Wednesday, December 10, 2008
The riots in Greece that started on December 6 have entered their fourth night. These are the worst riots the Hellenic Republic has witnessed in decades.
The riots were triggered when Alexandros Grigoropoulos, a 15-year-old student, was shot and killed by police. The police claim that Grigoropoulos was throwing a bomb at them when they fired.
Cities throughout Greece have been hit by the unrest, not just Athens. Hundreds of shops and businesses have been destroyed.
“The government cannot handle this crisis and has lost the trust of the Greek people,” George Papandreou of the Panhellenic Socialist Movement said. “The best thing it can do is resign and let the people find a solution … We will protect the public.”
The rioters are organizing on the campus of National Technical University of Athens (Athens Polytechnic). A constitutional clause enacted after the overthrow of the Greek military junta of 1967–1974 prevents security forces from entering the campus.

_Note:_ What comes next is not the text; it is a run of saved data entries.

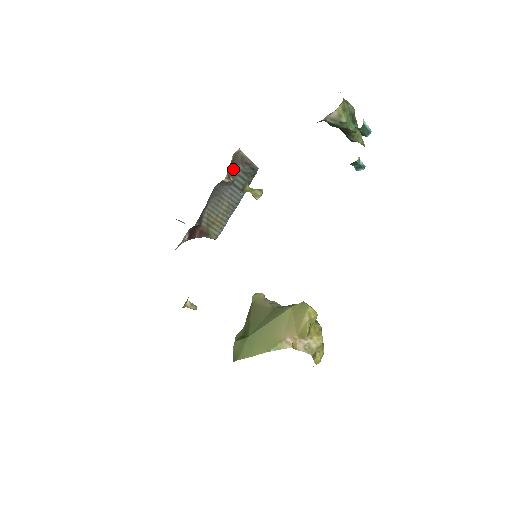
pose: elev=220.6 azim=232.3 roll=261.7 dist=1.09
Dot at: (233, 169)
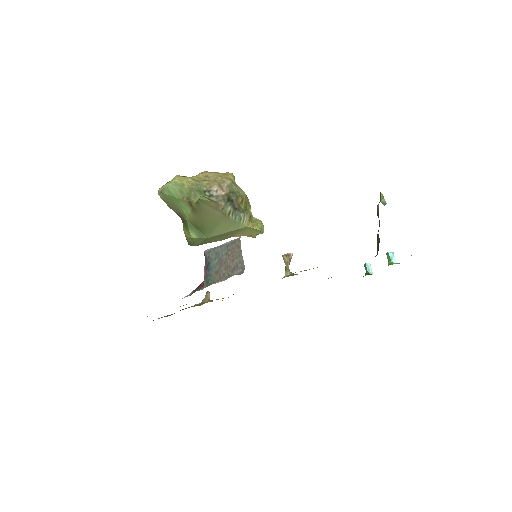
Dot at: occluded
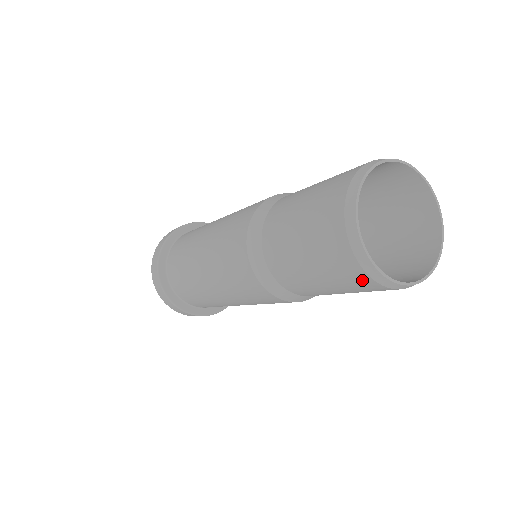
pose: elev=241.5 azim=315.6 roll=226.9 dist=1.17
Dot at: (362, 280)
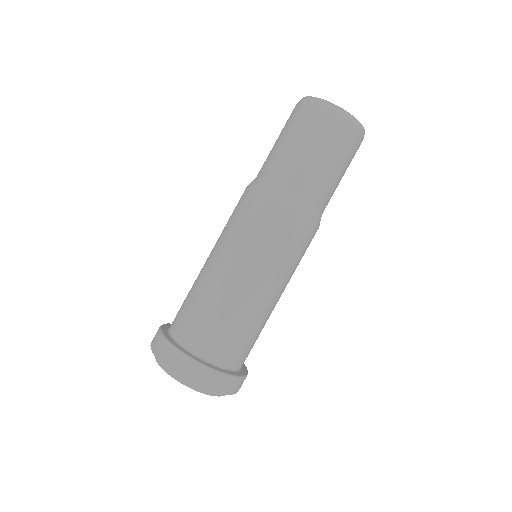
Dot at: (336, 123)
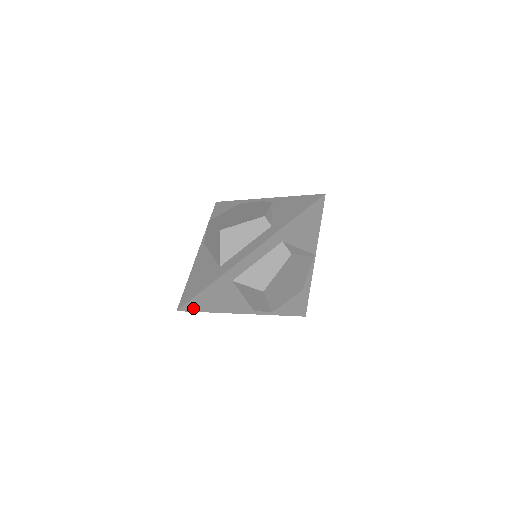
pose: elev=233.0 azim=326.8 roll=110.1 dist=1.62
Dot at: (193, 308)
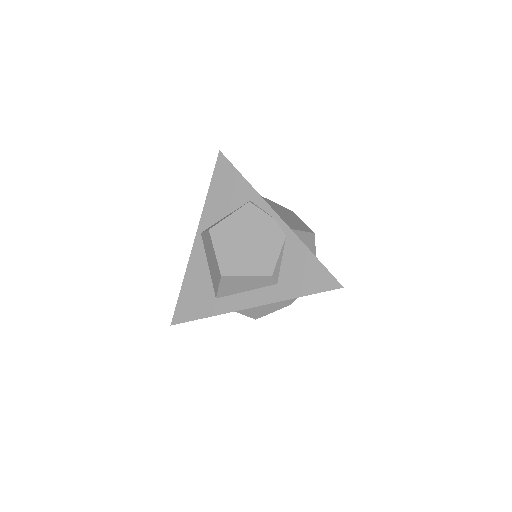
Dot at: occluded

The Guardian is reporting that the University is being used by young men and women to stock up on firebombs and break up marble slabs to throw at police. From behind their makeshift barriers, they vowed the unrest would become “an uprising the likes of which Greece has never seen.”
“We are experiencing moments of a great social revolution,” leftist activist Panagiotis Sotiris told Reuters. Sotiris is among those occupying a university building. “The protests will last as long as necessary,” he added.
“A switch has been flicked and the pressure cooker’s boiled over,” said David Lea, an analyst at Control Risks Group in London, to Bloomberg News. “There are certain places where anarchists are more likely to inspire violence, and that’s Greece.”
Two police officers have been charged in the shooting death of Grigoropoulos, who was buried on Tuesday.